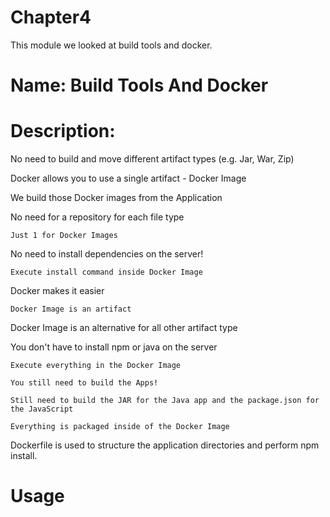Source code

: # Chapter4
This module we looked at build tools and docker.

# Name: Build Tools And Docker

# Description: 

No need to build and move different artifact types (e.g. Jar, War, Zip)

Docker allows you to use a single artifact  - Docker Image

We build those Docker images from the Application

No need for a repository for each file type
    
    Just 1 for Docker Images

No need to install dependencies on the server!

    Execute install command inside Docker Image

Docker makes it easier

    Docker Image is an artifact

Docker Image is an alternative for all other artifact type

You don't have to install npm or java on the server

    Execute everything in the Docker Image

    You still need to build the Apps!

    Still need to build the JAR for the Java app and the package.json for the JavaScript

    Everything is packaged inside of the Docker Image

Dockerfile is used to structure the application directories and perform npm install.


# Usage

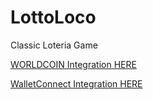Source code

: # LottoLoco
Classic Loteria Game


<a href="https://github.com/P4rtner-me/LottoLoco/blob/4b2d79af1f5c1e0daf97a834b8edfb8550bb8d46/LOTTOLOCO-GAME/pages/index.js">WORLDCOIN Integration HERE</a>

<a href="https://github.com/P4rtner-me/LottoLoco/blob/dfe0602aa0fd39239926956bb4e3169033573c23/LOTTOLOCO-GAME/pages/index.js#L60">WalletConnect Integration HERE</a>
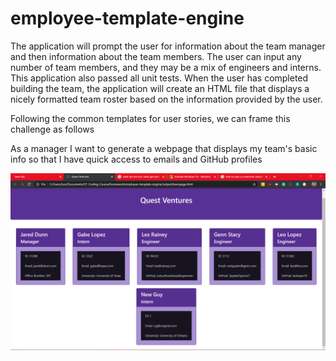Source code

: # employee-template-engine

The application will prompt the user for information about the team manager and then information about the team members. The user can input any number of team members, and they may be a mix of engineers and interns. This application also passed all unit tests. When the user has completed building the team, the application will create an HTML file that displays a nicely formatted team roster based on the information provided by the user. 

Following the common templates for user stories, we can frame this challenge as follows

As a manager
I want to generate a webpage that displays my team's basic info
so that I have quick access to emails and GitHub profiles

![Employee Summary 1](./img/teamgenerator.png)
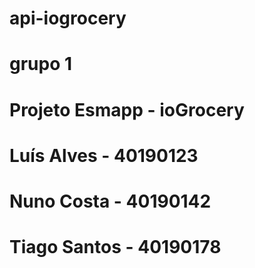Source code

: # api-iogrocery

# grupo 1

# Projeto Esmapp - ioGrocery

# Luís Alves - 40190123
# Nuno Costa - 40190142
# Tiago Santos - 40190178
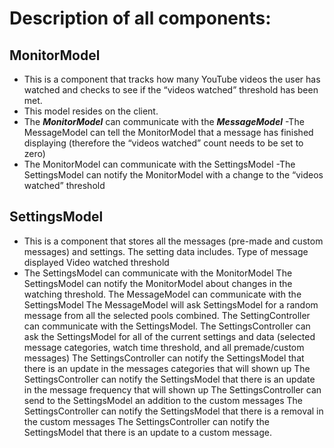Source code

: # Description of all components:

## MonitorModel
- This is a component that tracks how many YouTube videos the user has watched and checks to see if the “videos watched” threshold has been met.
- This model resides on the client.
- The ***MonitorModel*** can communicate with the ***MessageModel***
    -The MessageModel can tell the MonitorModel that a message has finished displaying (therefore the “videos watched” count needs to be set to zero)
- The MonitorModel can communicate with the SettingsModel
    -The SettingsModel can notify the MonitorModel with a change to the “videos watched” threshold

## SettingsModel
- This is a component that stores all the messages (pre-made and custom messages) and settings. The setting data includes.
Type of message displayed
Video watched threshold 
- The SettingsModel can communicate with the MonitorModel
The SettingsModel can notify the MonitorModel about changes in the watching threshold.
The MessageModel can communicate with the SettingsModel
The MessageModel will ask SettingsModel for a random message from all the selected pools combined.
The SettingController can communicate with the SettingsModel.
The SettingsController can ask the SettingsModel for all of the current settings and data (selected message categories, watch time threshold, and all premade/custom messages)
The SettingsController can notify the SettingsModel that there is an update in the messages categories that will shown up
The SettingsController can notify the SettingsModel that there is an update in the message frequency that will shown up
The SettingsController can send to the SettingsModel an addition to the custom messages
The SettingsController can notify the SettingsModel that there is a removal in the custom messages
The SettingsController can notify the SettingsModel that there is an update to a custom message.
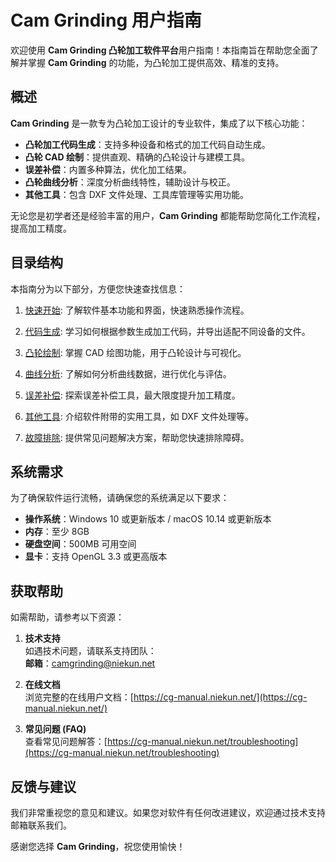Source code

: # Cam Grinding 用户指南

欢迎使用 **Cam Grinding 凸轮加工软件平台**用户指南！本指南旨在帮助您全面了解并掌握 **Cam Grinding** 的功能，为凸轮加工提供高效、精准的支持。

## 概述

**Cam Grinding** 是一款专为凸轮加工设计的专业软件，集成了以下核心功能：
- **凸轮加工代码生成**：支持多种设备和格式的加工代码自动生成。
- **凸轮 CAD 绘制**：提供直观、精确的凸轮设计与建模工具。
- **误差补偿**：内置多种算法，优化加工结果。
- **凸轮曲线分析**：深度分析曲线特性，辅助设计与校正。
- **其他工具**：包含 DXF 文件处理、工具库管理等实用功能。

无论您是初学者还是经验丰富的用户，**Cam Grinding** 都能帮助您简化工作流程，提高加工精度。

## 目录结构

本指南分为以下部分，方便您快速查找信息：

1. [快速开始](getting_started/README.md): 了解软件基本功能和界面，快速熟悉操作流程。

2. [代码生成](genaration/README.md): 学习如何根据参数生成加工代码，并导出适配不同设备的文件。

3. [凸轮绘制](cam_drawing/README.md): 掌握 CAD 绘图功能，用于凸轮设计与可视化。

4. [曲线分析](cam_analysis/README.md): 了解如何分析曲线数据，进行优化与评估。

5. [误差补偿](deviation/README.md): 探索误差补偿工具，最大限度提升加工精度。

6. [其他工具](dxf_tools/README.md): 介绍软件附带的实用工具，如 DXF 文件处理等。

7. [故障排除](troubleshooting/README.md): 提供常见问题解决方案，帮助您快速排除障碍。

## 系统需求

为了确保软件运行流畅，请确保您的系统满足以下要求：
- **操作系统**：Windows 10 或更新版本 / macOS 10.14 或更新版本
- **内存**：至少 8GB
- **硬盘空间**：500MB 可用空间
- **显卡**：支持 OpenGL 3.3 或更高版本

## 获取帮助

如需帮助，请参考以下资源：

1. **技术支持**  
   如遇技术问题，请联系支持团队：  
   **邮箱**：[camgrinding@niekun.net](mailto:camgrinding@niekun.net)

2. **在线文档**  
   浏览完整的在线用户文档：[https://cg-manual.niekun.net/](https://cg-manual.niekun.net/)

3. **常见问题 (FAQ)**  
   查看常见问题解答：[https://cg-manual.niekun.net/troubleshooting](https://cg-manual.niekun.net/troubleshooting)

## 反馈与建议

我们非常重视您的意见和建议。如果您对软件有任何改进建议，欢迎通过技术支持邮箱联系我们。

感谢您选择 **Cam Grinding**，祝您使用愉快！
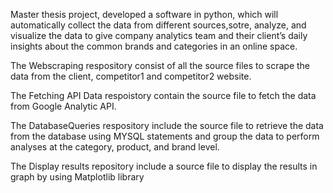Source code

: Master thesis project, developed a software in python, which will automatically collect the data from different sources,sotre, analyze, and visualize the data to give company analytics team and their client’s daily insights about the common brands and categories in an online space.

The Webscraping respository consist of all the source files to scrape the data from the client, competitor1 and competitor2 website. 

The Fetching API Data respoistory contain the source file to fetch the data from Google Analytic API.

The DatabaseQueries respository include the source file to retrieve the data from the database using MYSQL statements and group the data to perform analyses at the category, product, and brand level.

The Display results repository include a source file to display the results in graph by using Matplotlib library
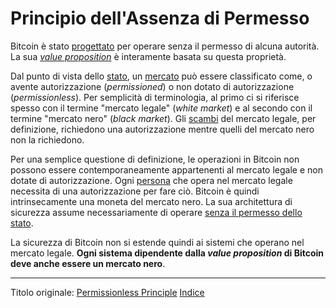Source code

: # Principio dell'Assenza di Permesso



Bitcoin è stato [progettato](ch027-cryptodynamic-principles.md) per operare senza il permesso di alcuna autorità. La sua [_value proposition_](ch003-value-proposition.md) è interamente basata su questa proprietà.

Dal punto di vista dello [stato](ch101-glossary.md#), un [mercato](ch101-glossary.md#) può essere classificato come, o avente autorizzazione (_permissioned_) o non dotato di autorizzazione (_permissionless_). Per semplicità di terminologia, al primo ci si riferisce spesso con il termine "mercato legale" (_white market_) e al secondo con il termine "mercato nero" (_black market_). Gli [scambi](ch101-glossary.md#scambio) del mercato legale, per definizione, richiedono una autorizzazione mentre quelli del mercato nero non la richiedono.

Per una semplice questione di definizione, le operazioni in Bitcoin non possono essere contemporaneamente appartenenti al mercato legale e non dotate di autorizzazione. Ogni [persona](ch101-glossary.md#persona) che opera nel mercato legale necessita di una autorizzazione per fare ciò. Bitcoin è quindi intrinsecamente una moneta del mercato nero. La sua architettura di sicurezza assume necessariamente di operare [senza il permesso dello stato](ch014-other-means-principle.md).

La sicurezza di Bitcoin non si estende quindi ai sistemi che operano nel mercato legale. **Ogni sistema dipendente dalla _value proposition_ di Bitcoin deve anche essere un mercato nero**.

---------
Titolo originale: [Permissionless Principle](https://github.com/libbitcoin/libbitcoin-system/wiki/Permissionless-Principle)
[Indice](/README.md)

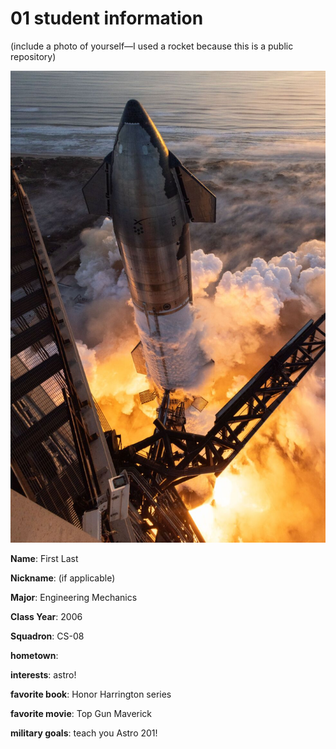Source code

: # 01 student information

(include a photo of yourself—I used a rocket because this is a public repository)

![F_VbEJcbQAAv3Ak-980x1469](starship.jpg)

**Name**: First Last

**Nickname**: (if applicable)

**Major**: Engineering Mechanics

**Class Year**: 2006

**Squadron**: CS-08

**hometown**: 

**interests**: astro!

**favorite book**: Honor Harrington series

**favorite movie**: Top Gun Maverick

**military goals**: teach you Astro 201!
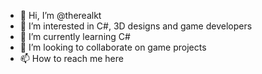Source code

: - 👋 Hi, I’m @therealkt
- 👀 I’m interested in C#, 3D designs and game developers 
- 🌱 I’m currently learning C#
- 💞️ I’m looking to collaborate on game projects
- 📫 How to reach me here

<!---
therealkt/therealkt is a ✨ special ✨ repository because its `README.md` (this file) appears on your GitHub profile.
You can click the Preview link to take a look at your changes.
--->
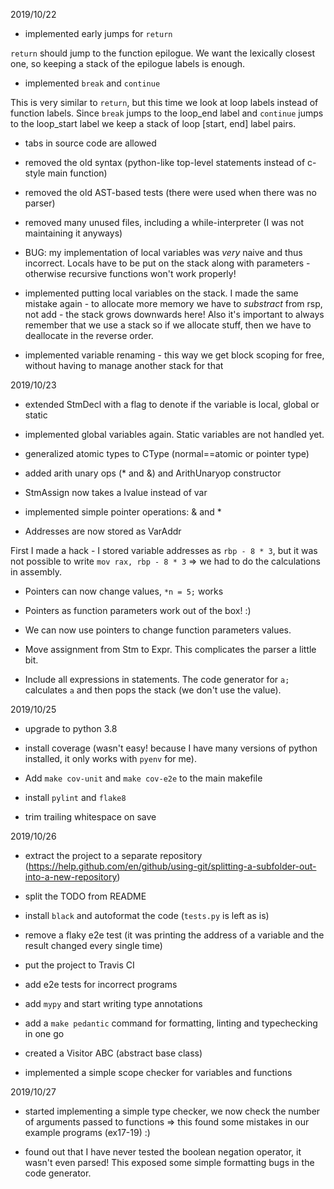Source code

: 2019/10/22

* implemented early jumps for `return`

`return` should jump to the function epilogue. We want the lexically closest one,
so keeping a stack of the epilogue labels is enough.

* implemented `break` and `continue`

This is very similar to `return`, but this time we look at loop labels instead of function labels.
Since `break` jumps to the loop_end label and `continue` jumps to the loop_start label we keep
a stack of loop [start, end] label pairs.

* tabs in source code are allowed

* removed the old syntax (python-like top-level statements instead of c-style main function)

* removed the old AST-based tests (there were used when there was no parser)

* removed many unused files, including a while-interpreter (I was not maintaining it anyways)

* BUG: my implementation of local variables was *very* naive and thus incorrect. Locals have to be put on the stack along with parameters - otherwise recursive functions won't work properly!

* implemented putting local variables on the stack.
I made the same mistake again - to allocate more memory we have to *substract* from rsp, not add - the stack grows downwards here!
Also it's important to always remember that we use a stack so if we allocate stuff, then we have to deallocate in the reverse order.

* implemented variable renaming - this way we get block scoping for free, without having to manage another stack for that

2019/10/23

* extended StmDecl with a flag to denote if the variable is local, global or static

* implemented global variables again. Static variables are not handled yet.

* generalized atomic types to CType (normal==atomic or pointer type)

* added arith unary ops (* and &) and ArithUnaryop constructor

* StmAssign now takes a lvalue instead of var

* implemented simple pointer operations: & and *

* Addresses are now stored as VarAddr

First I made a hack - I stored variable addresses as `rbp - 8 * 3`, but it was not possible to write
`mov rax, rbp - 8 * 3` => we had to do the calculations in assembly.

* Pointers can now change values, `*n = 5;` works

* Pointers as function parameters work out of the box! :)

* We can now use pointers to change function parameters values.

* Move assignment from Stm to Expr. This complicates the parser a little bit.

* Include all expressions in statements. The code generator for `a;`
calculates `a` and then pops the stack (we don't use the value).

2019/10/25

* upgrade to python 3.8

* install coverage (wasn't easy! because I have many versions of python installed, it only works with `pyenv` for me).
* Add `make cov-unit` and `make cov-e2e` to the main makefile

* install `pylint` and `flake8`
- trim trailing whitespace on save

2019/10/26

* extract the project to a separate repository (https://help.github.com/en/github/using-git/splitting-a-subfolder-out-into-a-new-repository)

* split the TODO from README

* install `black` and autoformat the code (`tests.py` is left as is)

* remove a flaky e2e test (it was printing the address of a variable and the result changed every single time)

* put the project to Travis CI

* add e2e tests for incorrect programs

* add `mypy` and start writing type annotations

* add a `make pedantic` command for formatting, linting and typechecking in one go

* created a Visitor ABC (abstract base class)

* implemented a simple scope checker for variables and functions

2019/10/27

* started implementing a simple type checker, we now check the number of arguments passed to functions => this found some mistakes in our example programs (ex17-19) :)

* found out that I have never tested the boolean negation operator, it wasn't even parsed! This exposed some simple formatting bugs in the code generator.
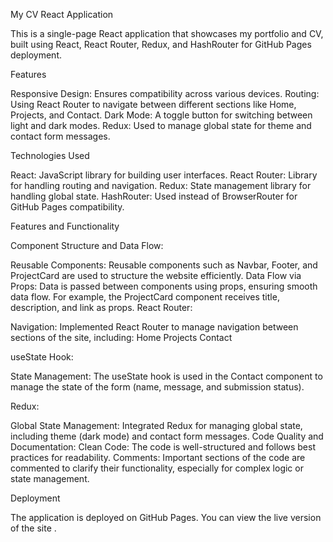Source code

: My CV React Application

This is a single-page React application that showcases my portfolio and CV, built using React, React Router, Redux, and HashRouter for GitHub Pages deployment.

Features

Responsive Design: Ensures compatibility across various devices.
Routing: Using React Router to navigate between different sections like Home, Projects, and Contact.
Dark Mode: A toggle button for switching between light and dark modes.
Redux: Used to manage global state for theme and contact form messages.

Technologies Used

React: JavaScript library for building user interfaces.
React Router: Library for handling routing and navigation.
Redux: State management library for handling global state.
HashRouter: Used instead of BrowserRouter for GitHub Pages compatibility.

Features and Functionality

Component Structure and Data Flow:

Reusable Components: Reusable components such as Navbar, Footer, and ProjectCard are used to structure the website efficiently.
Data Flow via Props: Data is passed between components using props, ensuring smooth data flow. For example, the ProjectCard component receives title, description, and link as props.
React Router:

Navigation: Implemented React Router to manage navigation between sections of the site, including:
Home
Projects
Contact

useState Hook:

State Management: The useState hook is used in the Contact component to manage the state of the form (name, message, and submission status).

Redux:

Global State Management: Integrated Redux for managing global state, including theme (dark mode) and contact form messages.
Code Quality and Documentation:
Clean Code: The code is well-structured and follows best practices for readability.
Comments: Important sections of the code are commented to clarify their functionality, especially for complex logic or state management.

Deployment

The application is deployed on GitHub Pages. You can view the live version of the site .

= = =

# [YOUR ASSIGNMENT]
Find the string "Ogni" in the entries above. Copy each line where it occurs.

# [ANSWER AREA]
Per una semplice questione di definizione, le operazioni in Bitcoin non possono essere contemporaneamente appartenenti al mercato legale e non dotate di autorizzazione. Ogni [persona](ch101-glossary.md#persona) che opera nel mercato legale necessita di una autorizzazione per fare ciò. Bitcoin è quindi intrinsecamente una moneta del mercato nero. La sua architettura di sicurezza assume necessariamente di operare [senza il permesso dello stato](ch014-other-means-principle.md).
La sicurezza di Bitcoin non si estende quindi ai sistemi che operano nel mercato legale. **Ogni sistema dipendente dalla _value proposition_ di Bitcoin deve anche essere un mercato nero**.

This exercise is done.